• Press Release

Armed Intervention in Mali Risks Worsening the Crisis

December 21, 2012

Says UN Must Prepare for Expanding Refugee Crisis; Urges Human Rights Monitors and Safeguards for Civilians

Contact: Suzanne Trimel, 212-633-4150, [email protected] @strimel

(New York) – The United Nations Security Council’s approval of armed intervention in Mali risks worsening the human rights and humanitarian crisis in the north, Amnesty International said today.

In order to prevent a new surge in abuses, Amnesty International is calling on the United Nations to ensure that any military force is bound by effective safeguards for civilian protection. Human rights monitors must be sent to observe the conflict closely, with particular attention given to government-supported militias.

Amnesty International fears that during the intervention, indiscriminate attacks, arbitrary detentions, torture, extrajudicial executions, and the use of child soldiers by both sides, could become even more widespread. Civilians in the north are already suffering under the rule of the armed Islamist groups that have controlled the region since April 2012.

“An international armed intervention is likely to increase the scale of human rights violations we are already seeing in this conflict,” said Salvatore Saguès, Amnesty International’s researcher on West Africa

The Security Council voted unanimously on Thursday to approve an African-led force with “use all necessary measures” at its disposal to take back the country’s north from “terrorist, extremist and armed groups.”

“The United Nations has to ensure that any intervention force fully complies with international humanitarian and human rights law, and prioritizes the protection of civilians caught in the conflict,” said Saguès.

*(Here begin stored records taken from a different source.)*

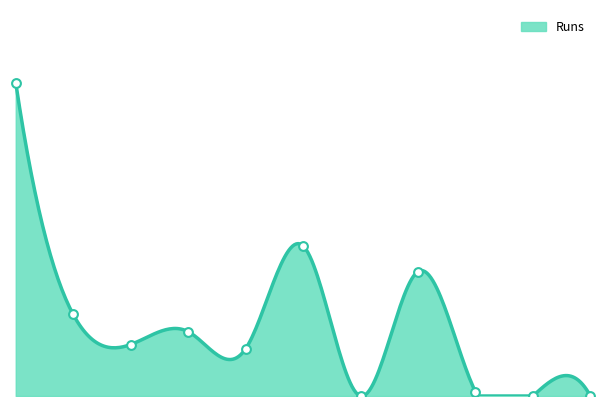

What is the change in value from Umar Zada Khan to Fayaz Khan?

-4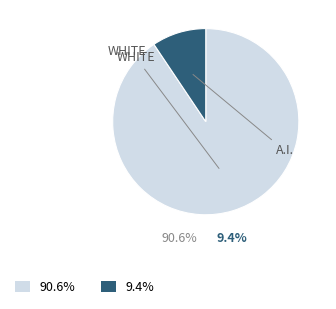

How much of the chart is everything except 2?

90.6%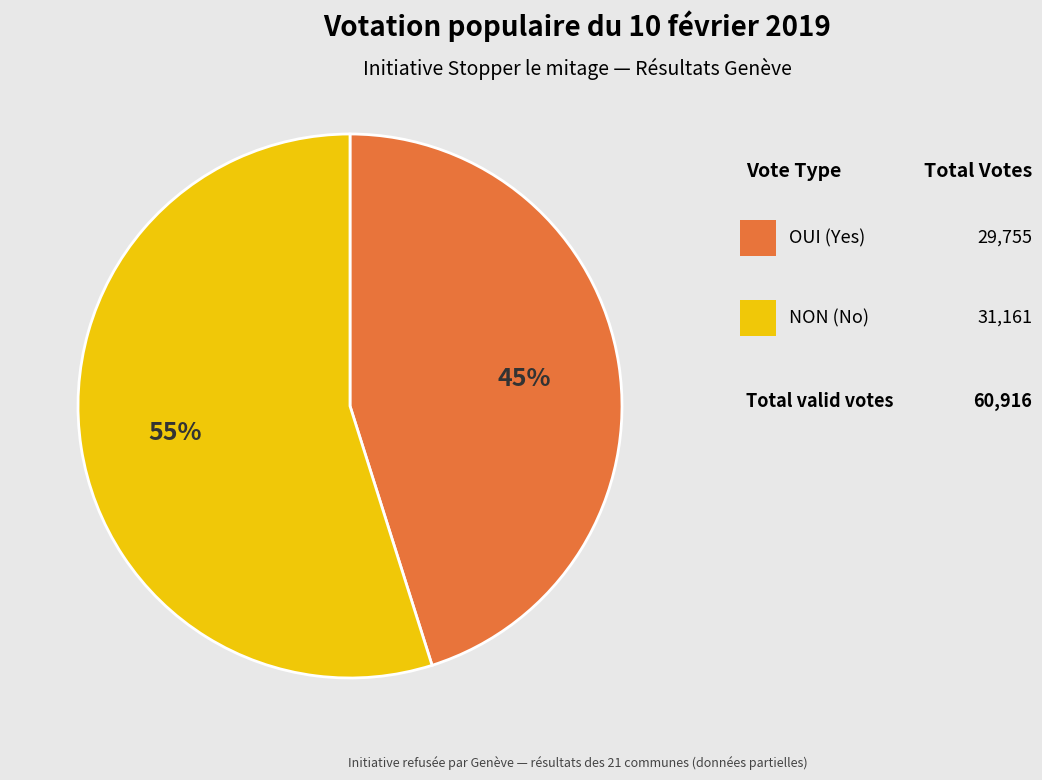

To the nearest percent, what is the average slice percentage?

50%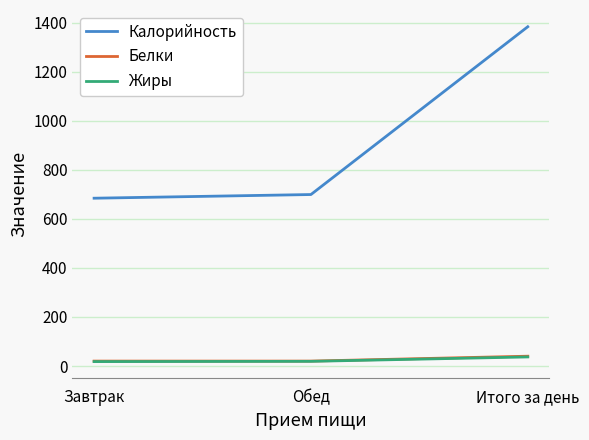

What is the maximum value for Жиры?

37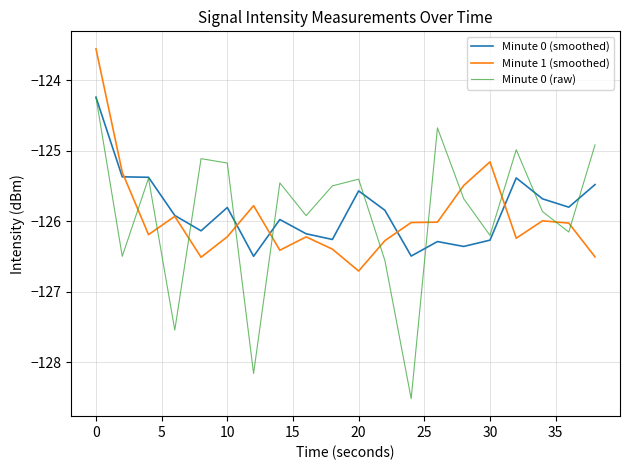

Which series has the widest spread of values?

Minute 0 (raw)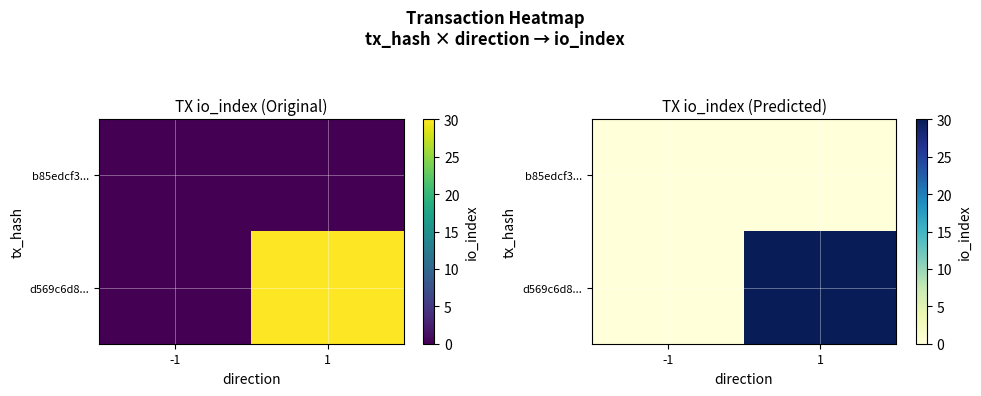

At which category is the sum across all series the highest?

1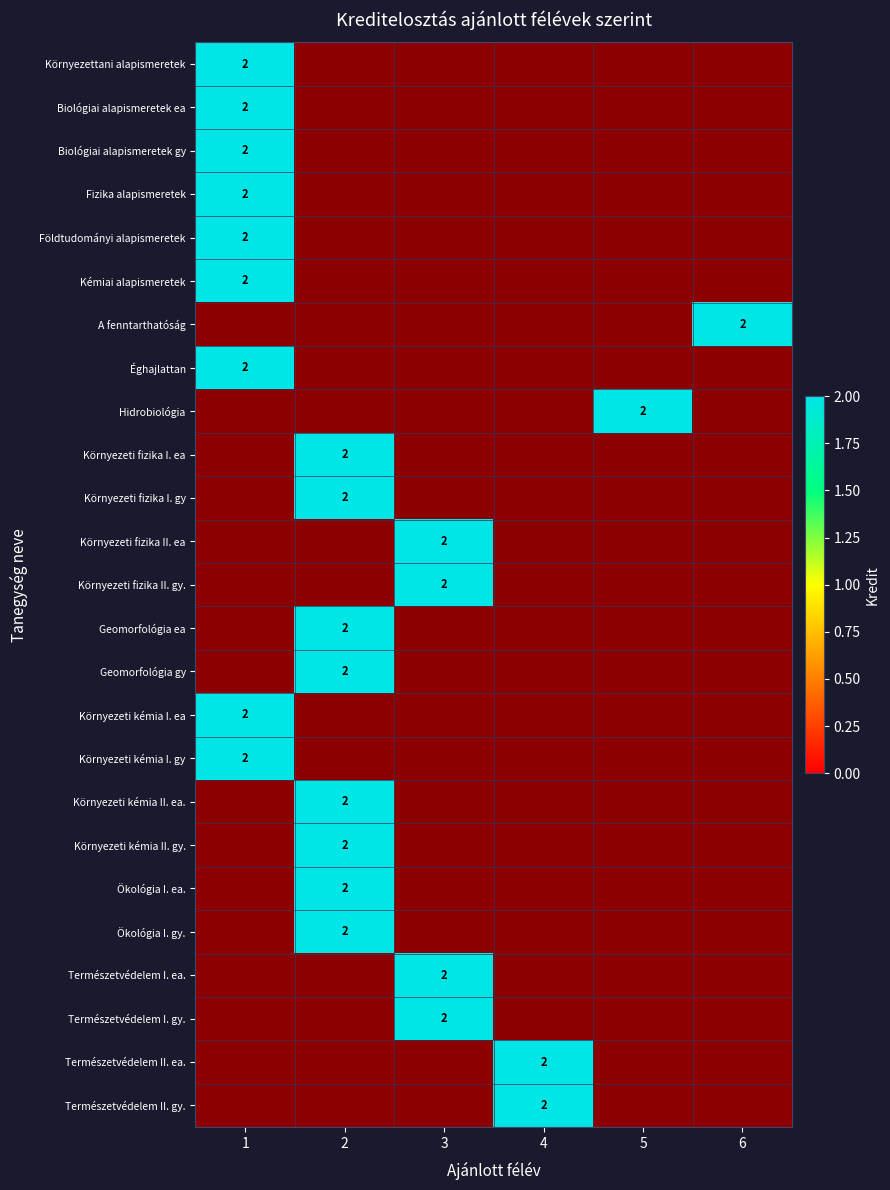

True or false: Környezeti kémia II. gy. has a value of 2 at 2.

True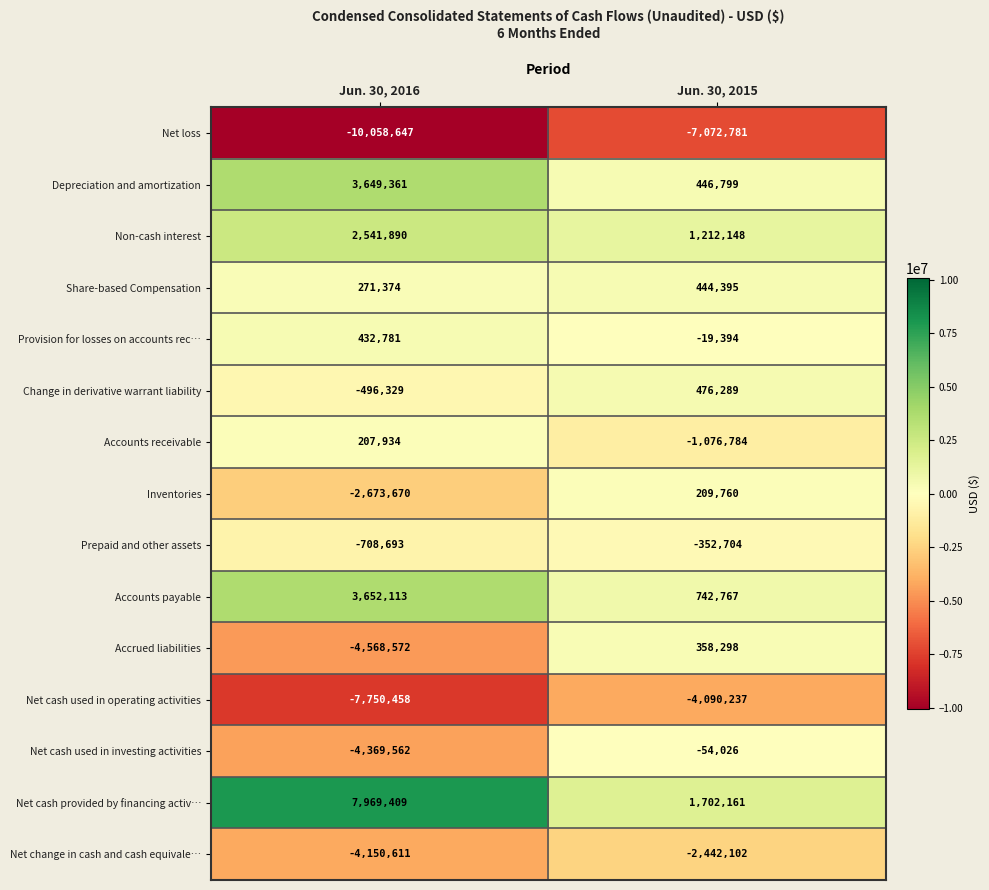

What is the difference between the Accounts payable values at Jun. 30, 2016 and Jun. 30, 2015?

2909346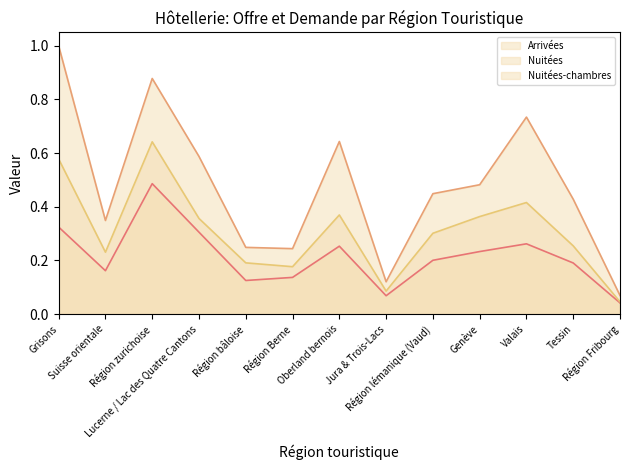

Rank the series at Lucerne / Lac des Quatre Cantons from highest to lowest value.

Nuitées (line), Nuitées-chambres (line), Arrivées (line)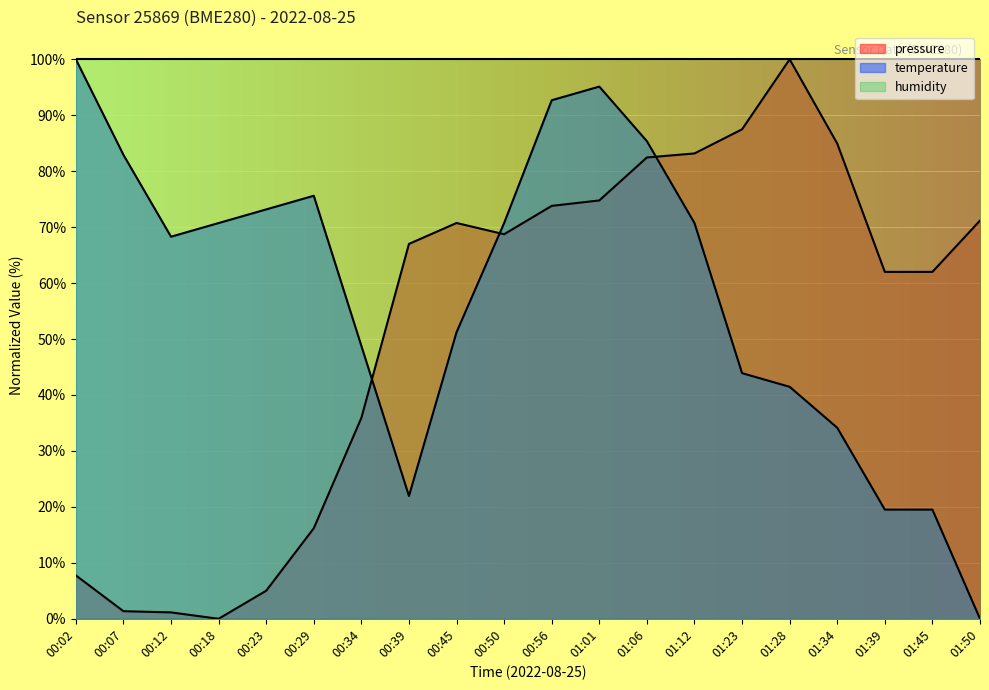

How many interior local peaks does the pressure series have?

2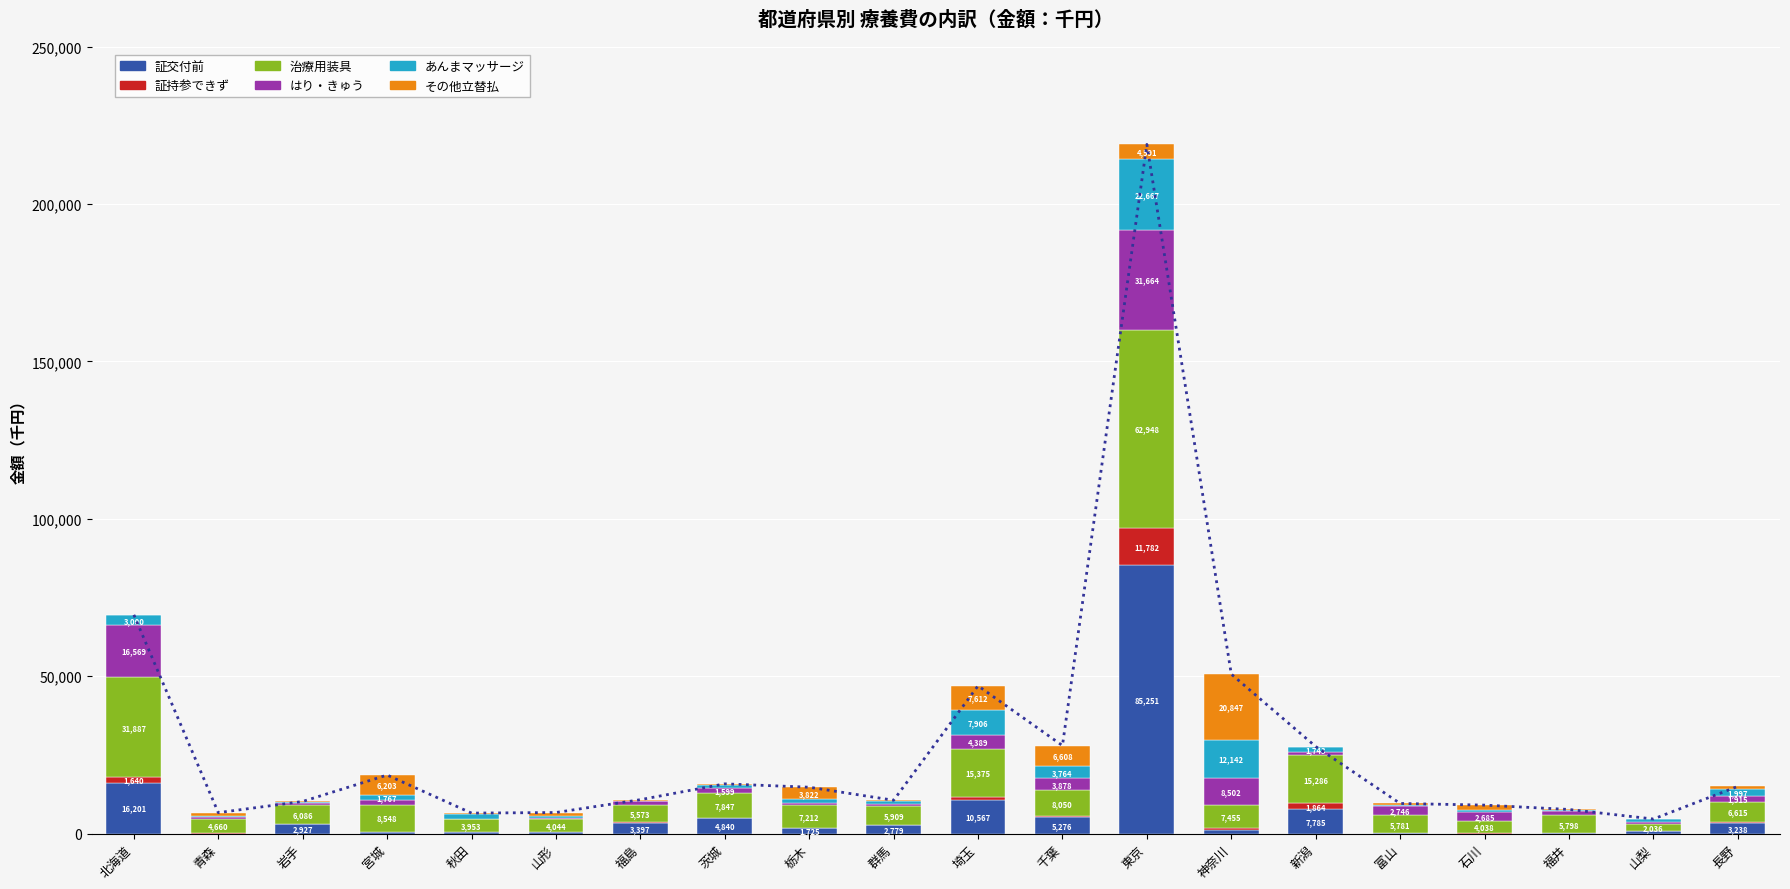

How many categories are shown in the chart?

20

Since April 2012 Islamist groups in Mali’s north have imposed a reign of terror, introducing punishments such as amputations, flogging, and stoning to death for those who oppose their interpretation of Islam.

At the beginning of the conflict, the Malian security forces responded to the uprising by bombing Tuareg civilians, and arresting, torturing and killing Tuareg people.

Military intervention risks triggering further ethnic conflict in a country already driven by attacks on Tuareg and other lighter-skinned people.

The Malian army is currently dominated by the military junta, which overthrew the democratically elected President Amadou Toumani Touré last March.

Malian soldiers have been responsible for extrajudicial executions, enforced disappearances and torture.

Amnesty International is also urging the United Nations to prepare for a deepening refugee crisis. The conflict has already displaced up to 400,000 people, resulting in a flood of refugees to neighboring countries poorly prepared to protect them, including countries suffering humanitarian crises due to region-wide food shortages.

Amnesty International is a Nobel Peace Prize-winning grassroots activist organization with more than 3 million supporters, activists and volunteers in more than 150 countries campaigning for human rights worldwide. The organization investigates and exposes abuses, educates and mobilizes the public, and works to protect people wherever justice, freedom, truth and dignity are denied.